In a sea of black X’s throbbing forward in nearly perfect unison, scream-singing lyrics to songs I’ve mouthed the words to a million times before, sweaty and fatigued, pushing my body forward through the crowd just to get half a step closer to the stage, I feel at home.
This Halloween I traveled to Chicago to see my favorite band play live at a dive-bar venue just past the city’s Greektown neighborhood. I swapped my festive costume for an under-21 wristband and black permanent marker X’s on the back of both my hands, but it was a trade I was eager to make.
I found The Front Bottoms in September of my senior year of high school, or rather, they found me. I guess I showed up late to the party because I began listening to them shortly after their second album was released, but I made up for my lack of punctuality with pure devotion.

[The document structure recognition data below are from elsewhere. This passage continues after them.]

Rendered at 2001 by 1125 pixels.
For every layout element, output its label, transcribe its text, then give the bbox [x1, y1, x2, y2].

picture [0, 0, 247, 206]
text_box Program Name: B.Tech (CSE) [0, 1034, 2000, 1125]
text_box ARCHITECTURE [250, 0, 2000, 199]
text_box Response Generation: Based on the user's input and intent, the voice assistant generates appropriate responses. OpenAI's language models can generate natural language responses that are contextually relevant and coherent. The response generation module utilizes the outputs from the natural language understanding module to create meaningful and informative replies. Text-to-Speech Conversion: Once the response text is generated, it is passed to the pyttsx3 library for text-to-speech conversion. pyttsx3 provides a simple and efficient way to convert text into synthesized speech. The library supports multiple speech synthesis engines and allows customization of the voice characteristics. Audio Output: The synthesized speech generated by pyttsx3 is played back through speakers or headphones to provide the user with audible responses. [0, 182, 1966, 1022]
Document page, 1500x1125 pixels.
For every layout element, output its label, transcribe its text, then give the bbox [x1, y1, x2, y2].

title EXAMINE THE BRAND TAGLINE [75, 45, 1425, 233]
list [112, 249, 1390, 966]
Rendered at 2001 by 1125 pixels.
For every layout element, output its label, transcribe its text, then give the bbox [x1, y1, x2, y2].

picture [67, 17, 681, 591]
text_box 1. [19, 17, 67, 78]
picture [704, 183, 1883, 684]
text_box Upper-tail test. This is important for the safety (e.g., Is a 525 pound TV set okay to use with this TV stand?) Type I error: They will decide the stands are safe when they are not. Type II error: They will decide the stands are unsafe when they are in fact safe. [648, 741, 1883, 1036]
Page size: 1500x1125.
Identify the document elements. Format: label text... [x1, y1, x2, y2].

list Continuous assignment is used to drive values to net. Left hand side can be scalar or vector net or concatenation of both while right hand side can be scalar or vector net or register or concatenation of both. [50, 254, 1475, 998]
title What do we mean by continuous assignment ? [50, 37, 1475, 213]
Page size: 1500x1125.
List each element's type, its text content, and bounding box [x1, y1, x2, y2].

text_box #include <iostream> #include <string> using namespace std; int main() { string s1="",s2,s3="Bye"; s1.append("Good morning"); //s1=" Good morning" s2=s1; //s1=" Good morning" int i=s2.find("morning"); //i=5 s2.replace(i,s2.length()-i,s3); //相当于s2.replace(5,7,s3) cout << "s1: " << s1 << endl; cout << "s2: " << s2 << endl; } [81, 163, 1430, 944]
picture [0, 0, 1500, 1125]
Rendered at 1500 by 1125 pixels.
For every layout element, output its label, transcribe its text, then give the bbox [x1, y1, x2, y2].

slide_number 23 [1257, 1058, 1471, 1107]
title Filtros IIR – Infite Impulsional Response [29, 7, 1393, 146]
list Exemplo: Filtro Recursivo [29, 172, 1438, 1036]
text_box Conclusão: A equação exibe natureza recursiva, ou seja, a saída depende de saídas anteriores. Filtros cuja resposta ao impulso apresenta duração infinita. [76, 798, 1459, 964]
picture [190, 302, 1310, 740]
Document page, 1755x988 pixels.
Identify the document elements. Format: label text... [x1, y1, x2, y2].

When you are sad or stressed out, what songs get you through the slump? Who do you turn to when the rest of the world seems unreliable or uninterested?
It’s difficult to describe how it feels to love a band deeply, to dedicate your time memorizing the words to songs written by someone you’ve never met, to defend them fervently to the people who you thought you could trust with this fragile, time-sensitive piece of yourself.
There’s a reason people tattoo themselves with song lyrics, or wait for hours in line (or online) to buy tickets to a show, or risk the pummeling that comes from being at the front of the crowd.
Music functions as a way to make people feel less alone, to give them something to relate to, and when you find that which you relate to, you latch on.
A song from The Front Bottoms’ new album was recently on a popular Chicago radio station. When I found out, I was the epitome of melodramatic.
Wrecked with the thought that music by my favorite band might be blaring through the headphones of someone who listens to mainstream radio, I was forced to accept the fact that I did not own this band.
I may have a personal connection to The Front Bottoms, but I’m not unique in my feelings. Regardless of the show you attend, you will find people with an authentic attachment to the music. And when that music finds its way into the mainstream spotlight, there’s a physical pain felt by self-proclaimed ride-or-die fans that can’t be expressed with words.
The most accurate way to describe the feeling is to call it bittersweet. While you’re happy for this band or artist that you know has worked so hard to get to where they are, it’s hard not to feel like the friends from high school who you lost touch with once they left for college. You know them, you feel what they feel – or at least that’s what you tell yourself. You were so close, but then they lost touch.
When that band starts to get recognition from the rest of the world, you have two choices: be the person who is comfortable getting waves of eye-rolls when you say “I’ve been listening to these guys for years,” or abandon your resolve as number one fan and force a smile when someone asks you if you’ve heard this “new band” they just discovered.
It’s hard to say if there’s an effective remedy for this situation. If you’re anything like me, you’ll re-watch early music videos and online interviews to soften the blow, but much like after a break-up that was a long time coming, eventually you will realize that this was inevitable. Either the band would dissolve or they would receive enough recognition and support to stay together.
But unlike a break-up, you still have the band, you just have to learn how to share them with the rest of the world. Worst case scenario, you can reminisce in the good times and remember that at least you had 2013.